▶ _Passage to read_:

Durham Tees Valley airport wins 4 year legal battle with bmibaby

6.5.2010 (Northern Echo)

by Joe Willis

AN airport is seeking millions in compensation after winning a landmark legal
battle with a budget airline.

Yesterday, the Appeal Court ruled that bmibaby had breached its contract with
Durham
Tees Valley Airport when it axed its services from the airport in 2006.

The decision reversed a High Court ruling last year, which found that the terms
of the contract were so vague and uncertain that they were unenforceable.

Three judges sitting at London’s Civil Appeal Court yesterday found bmibaby in
"repudiatory breach" of the contract.*

The court indicated that the damages should reflect the amount of money the airport
would have received had the airline fulfilled the remaining eight years of the
contract.

The airport has previously said it lost more than £11.5m in passenger fees, duty
free profits and car parking receipts when bmibaby pulled out.

Lord Justice Toulson said: "The cardinal principle of any assessment of damages
for breach of contract is that the innocent party is entitled to be put in the
same position as he would have been in if the defendant had not broken the contract."

The case will now go back to the High Court for an assessment of the damages.

The airline, which last night vowed to appeal and would therefore not comment,
also faces legal costs likely to exceed £1m.

Peel Airports Group, which owns the airport, said the ruling set a precedent
within the industry and vindicated the three-and-a-half-years of legal action
against the airline.

▶ _Task_:
Reproduce the news report on the airport's court win over bmibaby word for word, between "AN airport is" and "they were unenforceable.", inclusive.

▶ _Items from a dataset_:
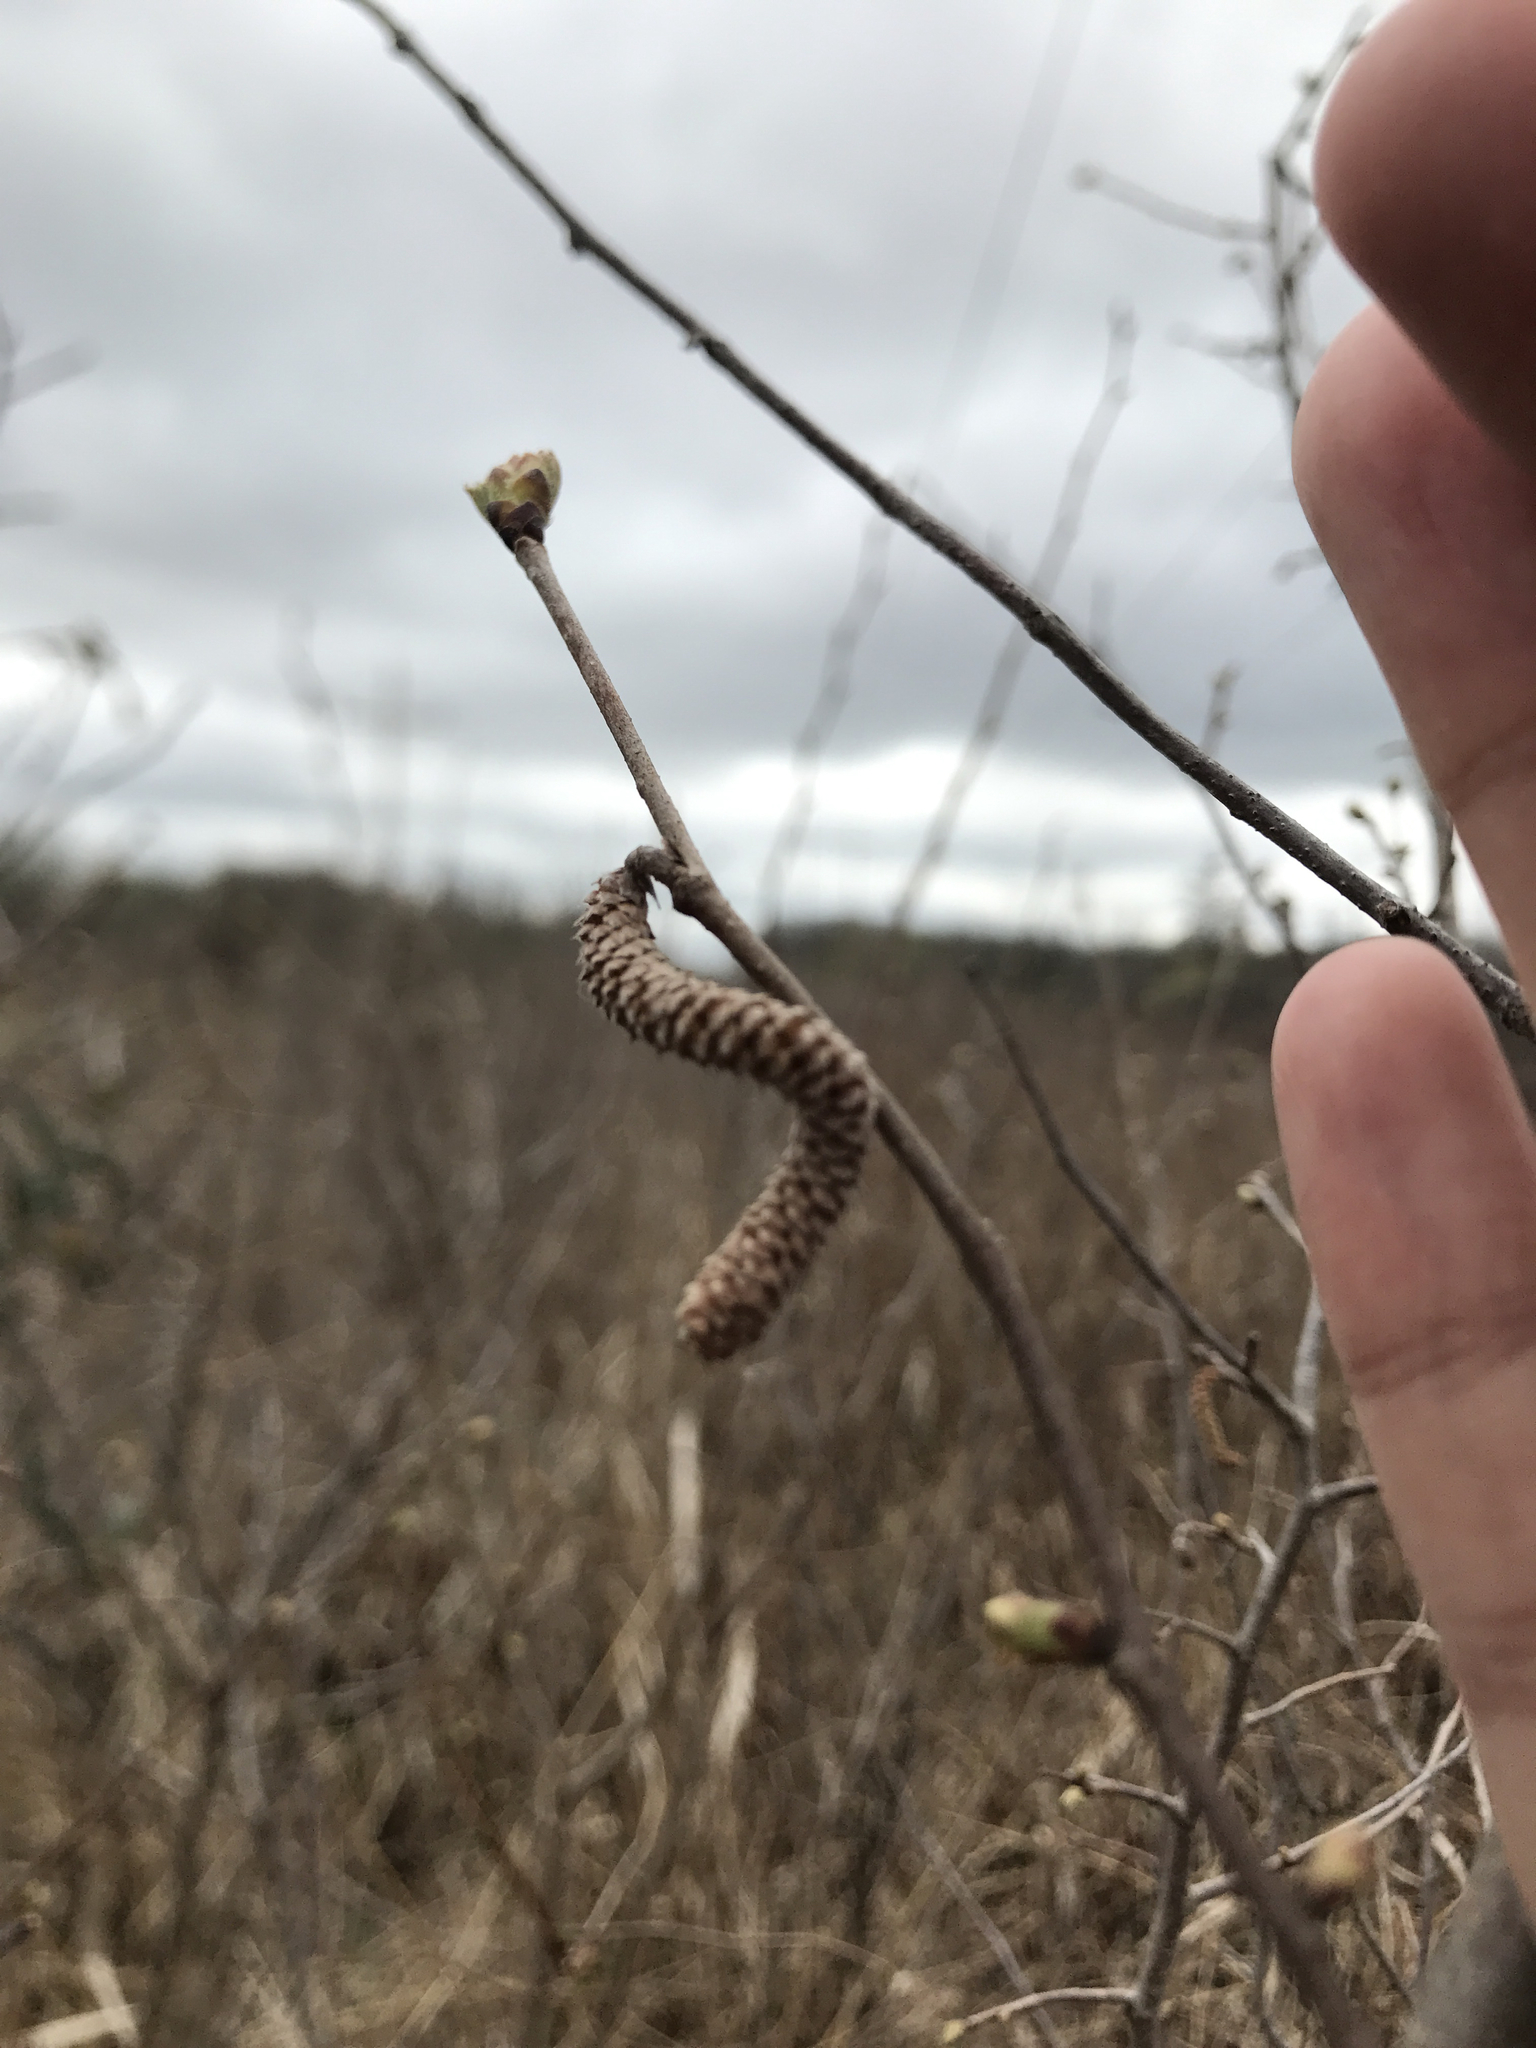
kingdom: Plantae
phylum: Tracheophyta
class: Magnoliopsida
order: Fagales
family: Betulaceae
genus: Corylus
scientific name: Corylus americana
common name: American hazel
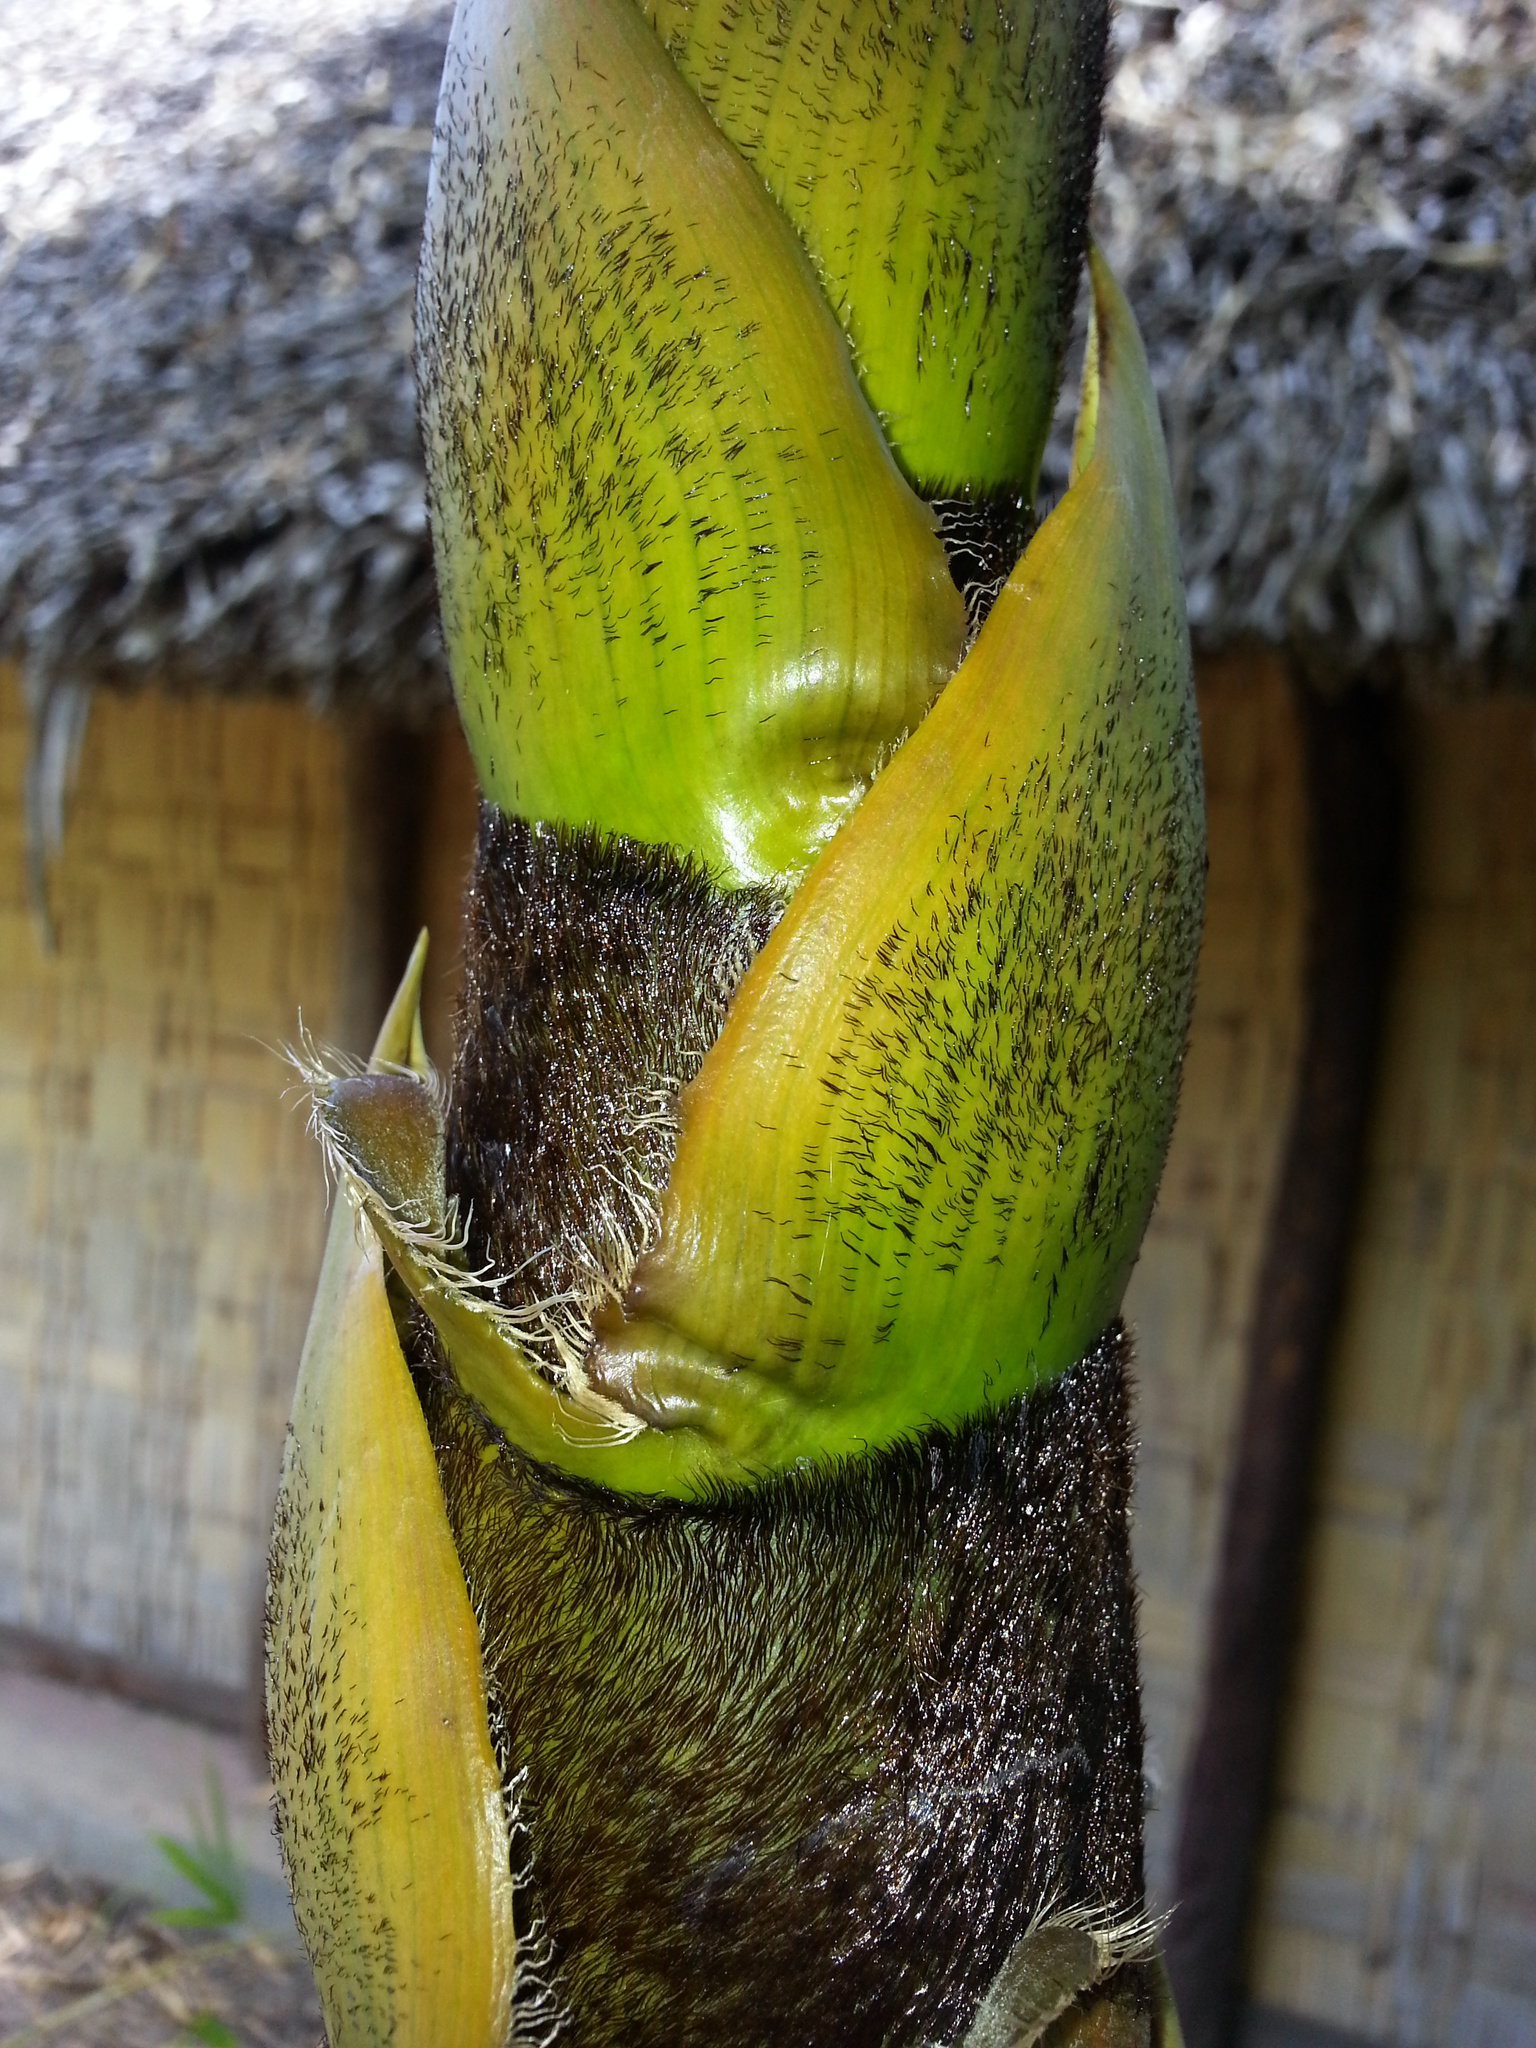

▶ _Reply to the exercise_:
AN airport is seeking millions in compensation after winning a landmark legal
battle with a budget airline.

Yesterday, the Appeal Court ruled that bmibaby had breached its contract with
Durham
Tees Valley Airport when it axed its services from the airport in 2006.

The decision reversed a High Court ruling last year, which found that the terms
of the contract were so vague and uncertain that they were unenforceable.